TO DO:
Each record below is to be output unchanged, and any picture is to be dropped.

━━ DATASET RECORDS

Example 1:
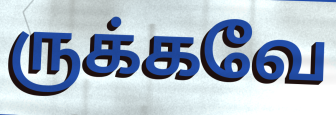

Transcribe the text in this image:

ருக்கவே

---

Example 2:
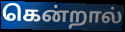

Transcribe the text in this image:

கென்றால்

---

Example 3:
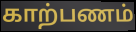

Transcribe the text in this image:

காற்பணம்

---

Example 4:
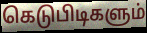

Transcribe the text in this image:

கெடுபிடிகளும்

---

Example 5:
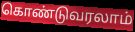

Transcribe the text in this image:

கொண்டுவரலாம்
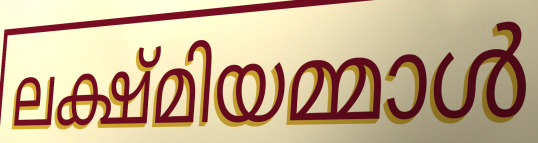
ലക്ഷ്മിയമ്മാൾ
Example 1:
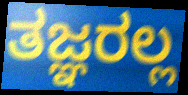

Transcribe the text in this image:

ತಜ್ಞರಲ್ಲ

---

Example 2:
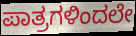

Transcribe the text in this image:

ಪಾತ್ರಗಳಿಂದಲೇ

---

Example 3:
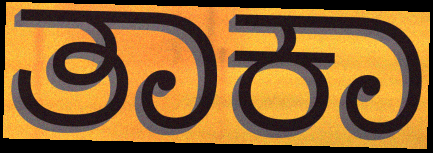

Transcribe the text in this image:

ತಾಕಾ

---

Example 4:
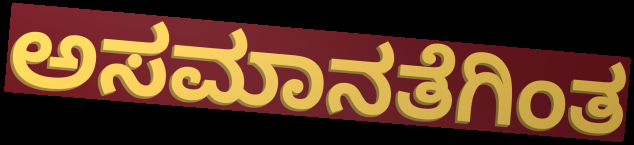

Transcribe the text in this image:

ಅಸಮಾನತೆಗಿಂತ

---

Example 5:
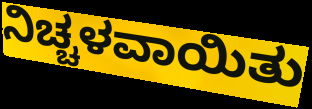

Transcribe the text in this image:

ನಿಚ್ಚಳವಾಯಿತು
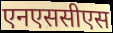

━━━━

RESPONSE FOR THIS EXERCISE:
Example 1:

Transcribe the text in this image:

ருக்கவே

---

Example 2:

Transcribe the text in this image:

கென்றால்

---

Example 3:

Transcribe the text in this image:

காற்பணம்

---

Example 4:

Transcribe the text in this image:

கெடுபிடிகளும்

---

Example 5:

Transcribe the text in this image:

கொண்டுவரலாம்
ലക്ഷ്മിയമ്മാൾ
Example 1:

Transcribe the text in this image:

ತಜ್ಞರಲ್ಲ

---

Example 2:

Transcribe the text in this image:

ಪಾತ್ರಗಳಿಂದಲೇ

---

Example 3:

Transcribe the text in this image:

ತಾಕಾ

---

Example 4:

Transcribe the text in this image:

ಅಸಮಾನತೆಗಿಂತ

---

Example 5:

Transcribe the text in this image:

ನಿಚ್ಚಳವಾಯಿತು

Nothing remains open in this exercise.